### REQUIRED WORK
Reproduce, word for word, the lines in the items below from the line with "how to level" to the line with "It could be", including both of those lines and nothing else.

### TASK INPUTS
· · · · ·

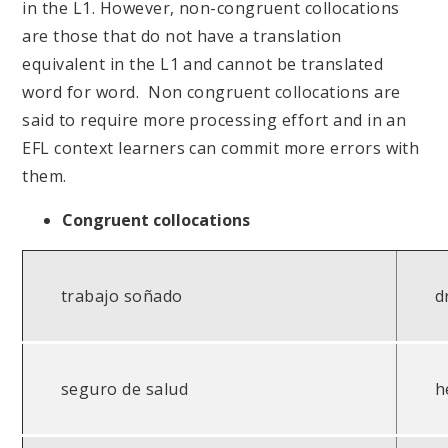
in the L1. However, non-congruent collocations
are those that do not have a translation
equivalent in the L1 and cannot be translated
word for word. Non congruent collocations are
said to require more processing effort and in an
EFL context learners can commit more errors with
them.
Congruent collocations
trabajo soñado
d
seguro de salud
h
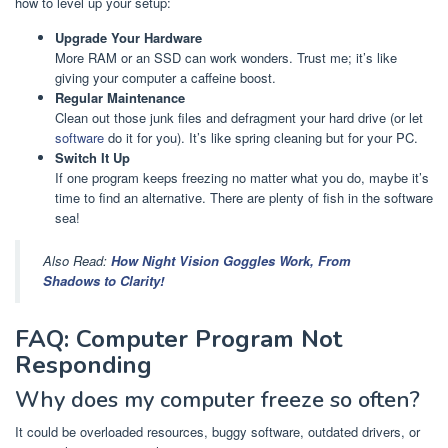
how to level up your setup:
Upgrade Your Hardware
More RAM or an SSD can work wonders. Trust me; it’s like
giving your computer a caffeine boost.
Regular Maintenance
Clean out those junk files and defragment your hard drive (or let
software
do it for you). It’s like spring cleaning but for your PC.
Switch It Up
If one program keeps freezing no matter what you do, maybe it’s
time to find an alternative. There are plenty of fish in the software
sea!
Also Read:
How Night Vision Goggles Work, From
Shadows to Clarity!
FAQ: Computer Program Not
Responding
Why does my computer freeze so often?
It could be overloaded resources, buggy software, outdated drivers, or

· · · · ·

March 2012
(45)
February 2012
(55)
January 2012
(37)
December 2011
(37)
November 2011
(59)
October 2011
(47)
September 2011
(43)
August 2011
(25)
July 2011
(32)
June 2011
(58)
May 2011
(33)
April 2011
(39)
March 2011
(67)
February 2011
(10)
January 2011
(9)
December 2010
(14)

· · · · ·

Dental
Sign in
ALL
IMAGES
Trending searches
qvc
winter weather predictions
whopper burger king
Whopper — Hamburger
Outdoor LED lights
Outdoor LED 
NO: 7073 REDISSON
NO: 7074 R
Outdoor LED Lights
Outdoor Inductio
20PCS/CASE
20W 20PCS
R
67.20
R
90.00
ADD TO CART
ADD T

· · · · ·

### WRITTEN SOLUTION
how to level up your setup:
Upgrade Your Hardware
More RAM or an SSD can work wonders. Trust me; it’s like
giving your computer a caffeine boost.
Regular Maintenance
Clean out those junk files and defragment your hard drive (or let
software
do it for you). It’s like spring cleaning but for your PC.
Switch It Up
If one program keeps freezing no matter what you do, maybe it’s
time to find an alternative. There are plenty of fish in the software
sea!
Also Read:
How Night Vision Goggles Work, From
Shadows to Clarity!
FAQ: Computer Program Not
Responding
Why does my computer freeze so often?
It could be overloaded resources, buggy software, outdated drivers, or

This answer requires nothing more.